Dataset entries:
== Segment start ==

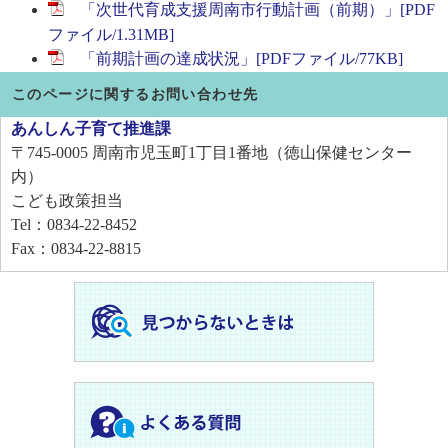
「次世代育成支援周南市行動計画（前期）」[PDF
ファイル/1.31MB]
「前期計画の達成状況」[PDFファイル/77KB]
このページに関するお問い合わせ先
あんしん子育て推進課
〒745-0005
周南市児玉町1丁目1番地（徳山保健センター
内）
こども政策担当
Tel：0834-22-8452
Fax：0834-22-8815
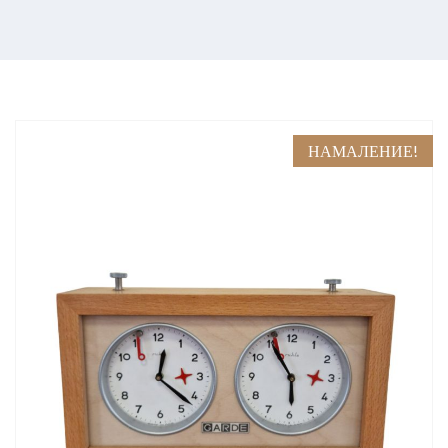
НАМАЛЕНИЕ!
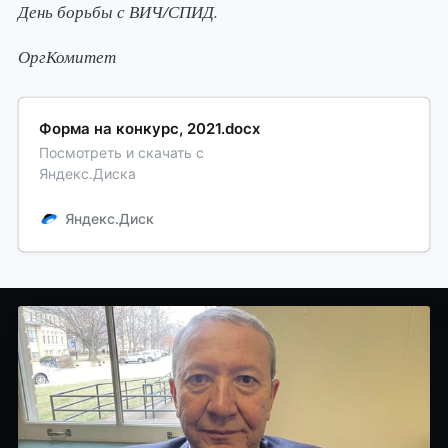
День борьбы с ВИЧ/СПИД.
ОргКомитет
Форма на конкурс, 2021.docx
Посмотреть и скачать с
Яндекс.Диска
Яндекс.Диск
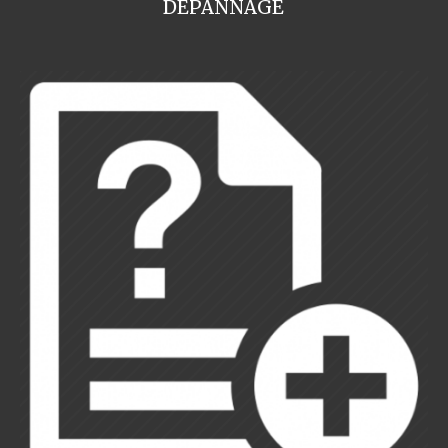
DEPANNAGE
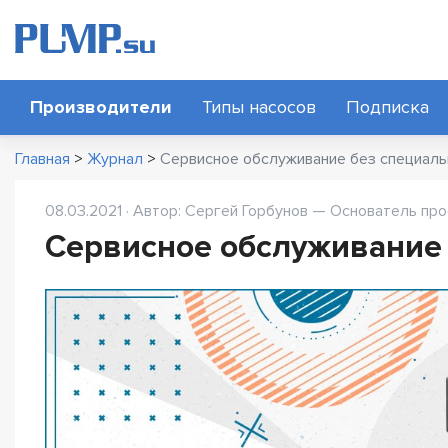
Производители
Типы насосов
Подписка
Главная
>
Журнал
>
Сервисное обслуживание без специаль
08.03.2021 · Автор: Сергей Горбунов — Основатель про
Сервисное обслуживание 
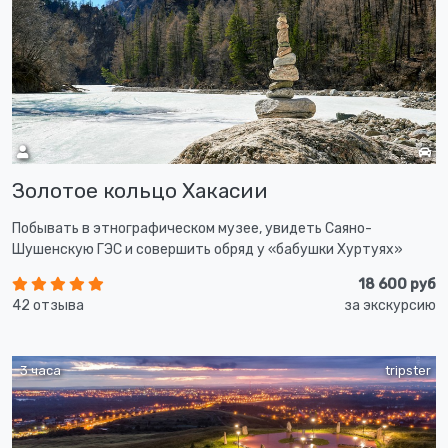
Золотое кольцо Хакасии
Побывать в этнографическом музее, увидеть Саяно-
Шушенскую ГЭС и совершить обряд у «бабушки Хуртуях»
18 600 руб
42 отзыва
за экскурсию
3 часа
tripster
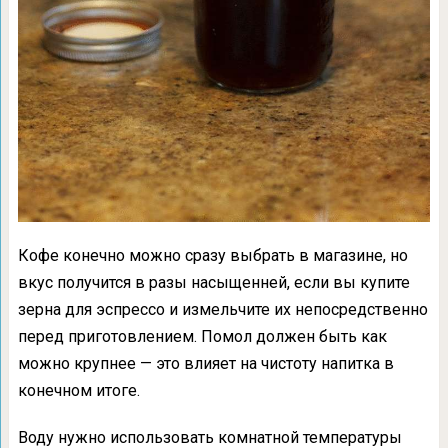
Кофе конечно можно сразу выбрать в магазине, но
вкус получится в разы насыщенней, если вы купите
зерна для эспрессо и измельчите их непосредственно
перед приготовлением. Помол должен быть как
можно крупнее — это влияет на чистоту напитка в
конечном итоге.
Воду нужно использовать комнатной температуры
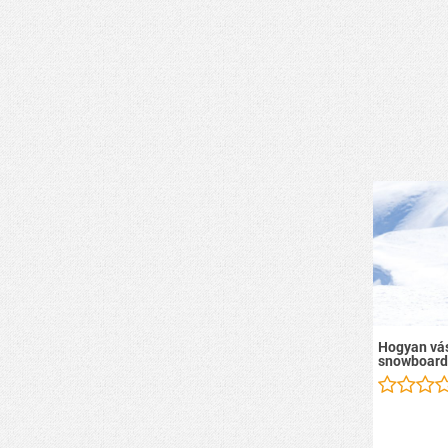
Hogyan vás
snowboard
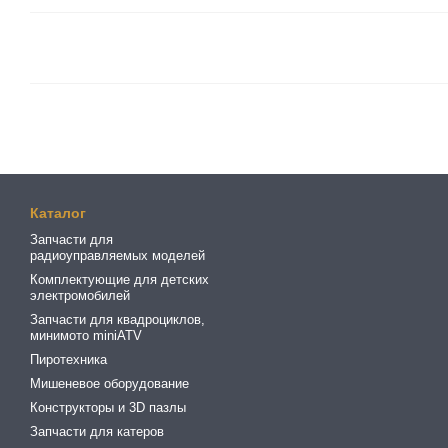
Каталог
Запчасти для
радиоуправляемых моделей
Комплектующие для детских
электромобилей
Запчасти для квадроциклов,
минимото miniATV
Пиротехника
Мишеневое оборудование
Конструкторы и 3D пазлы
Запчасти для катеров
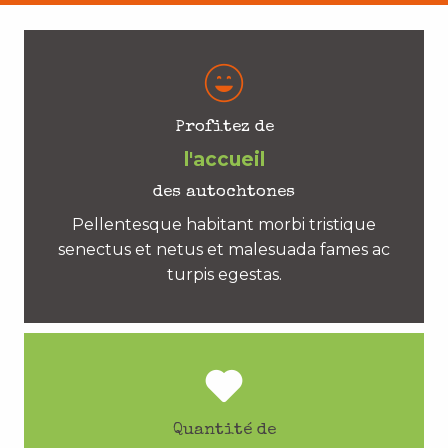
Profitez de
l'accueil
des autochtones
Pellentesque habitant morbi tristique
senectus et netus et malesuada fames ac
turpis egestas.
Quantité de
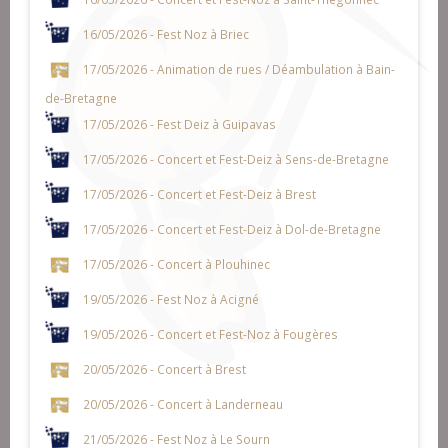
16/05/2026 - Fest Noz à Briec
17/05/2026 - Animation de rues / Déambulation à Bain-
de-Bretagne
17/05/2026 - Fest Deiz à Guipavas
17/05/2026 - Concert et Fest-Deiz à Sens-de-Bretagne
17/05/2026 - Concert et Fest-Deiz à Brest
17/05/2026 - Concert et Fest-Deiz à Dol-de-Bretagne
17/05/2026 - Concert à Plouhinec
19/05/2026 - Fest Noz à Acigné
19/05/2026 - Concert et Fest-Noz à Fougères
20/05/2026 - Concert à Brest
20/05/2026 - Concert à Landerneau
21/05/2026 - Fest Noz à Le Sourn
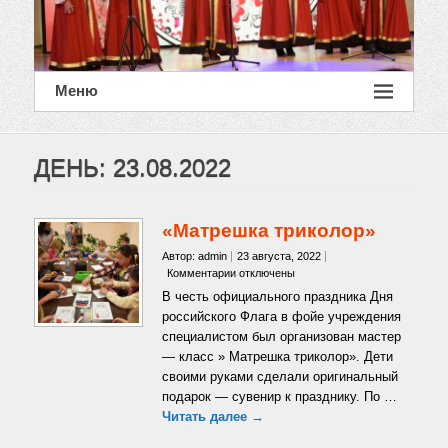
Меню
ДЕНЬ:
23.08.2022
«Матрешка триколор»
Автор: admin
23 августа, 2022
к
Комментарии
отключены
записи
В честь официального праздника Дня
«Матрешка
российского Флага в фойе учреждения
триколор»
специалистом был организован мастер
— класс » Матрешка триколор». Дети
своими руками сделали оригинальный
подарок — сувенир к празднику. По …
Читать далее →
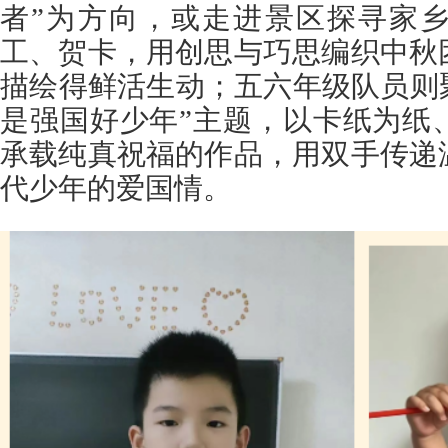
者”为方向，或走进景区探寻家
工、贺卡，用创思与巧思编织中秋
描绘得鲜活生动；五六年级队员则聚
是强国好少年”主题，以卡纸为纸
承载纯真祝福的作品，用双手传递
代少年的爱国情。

== Segment end ==
== Segment start ==

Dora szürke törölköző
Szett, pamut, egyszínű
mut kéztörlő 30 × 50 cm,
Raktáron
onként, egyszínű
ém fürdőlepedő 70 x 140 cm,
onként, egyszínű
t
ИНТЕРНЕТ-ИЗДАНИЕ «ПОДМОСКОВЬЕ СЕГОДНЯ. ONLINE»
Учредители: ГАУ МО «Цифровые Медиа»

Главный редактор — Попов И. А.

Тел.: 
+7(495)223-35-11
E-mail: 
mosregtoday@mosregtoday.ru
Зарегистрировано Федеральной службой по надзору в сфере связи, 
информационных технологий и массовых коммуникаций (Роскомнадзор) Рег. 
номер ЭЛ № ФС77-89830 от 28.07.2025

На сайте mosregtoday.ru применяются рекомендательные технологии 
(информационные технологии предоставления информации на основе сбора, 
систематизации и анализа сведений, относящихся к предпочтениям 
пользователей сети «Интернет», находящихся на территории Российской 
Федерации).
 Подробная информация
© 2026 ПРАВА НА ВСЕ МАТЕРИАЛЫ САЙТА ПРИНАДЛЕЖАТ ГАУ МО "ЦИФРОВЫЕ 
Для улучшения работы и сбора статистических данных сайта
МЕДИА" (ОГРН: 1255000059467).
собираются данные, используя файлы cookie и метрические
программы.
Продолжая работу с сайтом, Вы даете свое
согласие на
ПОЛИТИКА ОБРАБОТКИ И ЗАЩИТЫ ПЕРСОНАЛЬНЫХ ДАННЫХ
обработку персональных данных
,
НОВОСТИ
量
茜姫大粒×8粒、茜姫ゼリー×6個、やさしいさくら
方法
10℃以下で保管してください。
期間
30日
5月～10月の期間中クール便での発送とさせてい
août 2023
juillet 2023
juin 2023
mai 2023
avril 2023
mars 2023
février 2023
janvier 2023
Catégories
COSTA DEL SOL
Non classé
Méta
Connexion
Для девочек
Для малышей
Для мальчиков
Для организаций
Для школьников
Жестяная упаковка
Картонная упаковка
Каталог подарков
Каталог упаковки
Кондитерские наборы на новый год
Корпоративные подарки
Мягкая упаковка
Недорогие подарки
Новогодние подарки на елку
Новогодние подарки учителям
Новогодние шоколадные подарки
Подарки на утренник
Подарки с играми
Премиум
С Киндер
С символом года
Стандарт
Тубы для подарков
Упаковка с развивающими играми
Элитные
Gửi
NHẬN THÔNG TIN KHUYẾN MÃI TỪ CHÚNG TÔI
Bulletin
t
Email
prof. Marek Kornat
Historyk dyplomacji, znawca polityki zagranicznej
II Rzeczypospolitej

== Segment end ==

_What is expected_
Please convert the lines of the listing above into a JSON list of strings, one string per line, starting at the line that has "Кофе конечно можно" and stopping after the line that has "Читать далее →". Skip blank lines and leave the pictures out of the answer.

_Written response_
[
  "Кофе конечно можно сразу выбрать в магазине, но",
  "вкус получится в разы насыщенней, если вы купите",
  "зерна для эспрессо и измельчите их непосредственно",
  "перед приготовлением. Помол должен быть как",
  "можно крупнее — это влияет на чистоту напитка в",
  "конечном итоге.",
  "Воду нужно использовать комнатной температуры",
  "Hogyan vás",
  "snowboard",
  "Каталог",
  "Запчасти для",
  "радиоуправляемых моделей",
  "Комплектующие для детских",
  "электромобилей",
  "Запчасти для квадроциклов,",
  "минимото miniATV",
  "Пиротехника",
  "Мишеневое оборудование",
  "Конструкторы и 3D пазлы",
  "Запчасти для катеров",
  "Profitez de",
  "l'accueil",
  "des autochtones",
  "Pellentesque habitant morbi tristique",
  "senectus et netus et malesuada fames ac",
  "turpis egestas.",
  "Quantité de",
  "16/05/2026 - Fest Noz à Briec",
  "17/05/2026 - Animation de rues / Déambulation à Bain-",
  "de-Bretagne",
  "17/05/2026 - Fest Deiz à Guipavas",
  "17/05/2026 - Concert et Fest-Deiz à Sens-de-Bretagne",
  "17/05/2026 - Concert et Fest-Deiz à Brest",
  "17/05/2026 - Concert et Fest-Deiz à Dol-de-Bretagne",
  "17/05/2026 - Concert à Plouhinec",
  "19/05/2026 - Fest Noz à Acigné",
  "19/05/2026 - Concert et Fest-Noz à Fougères",
  "20/05/2026 - Concert à Brest",
  "20/05/2026 - Concert à Landerneau",
  "21/05/2026 - Fest Noz à Le Sourn",
  "Меню",
  "ДЕНЬ:",
  "23.08.2022",
  "«Матрешка триколор»",
  "Автор: admin",
  "23 августа, 2022",
  "к",
  "Комментарии",
  "отключены",
  "записи",
  "В честь официального праздника Дня",
  "«Матрешка",
  "российского Флага в фойе учреждения",
  "триколор»",
  "специалистом был организован мастер",
  "— класс » Матрешка триколор». Дети",
  "своими руками сделали оригинальный",
  "подарок — сувенир к празднику. По …",
  "Читать далее →"
]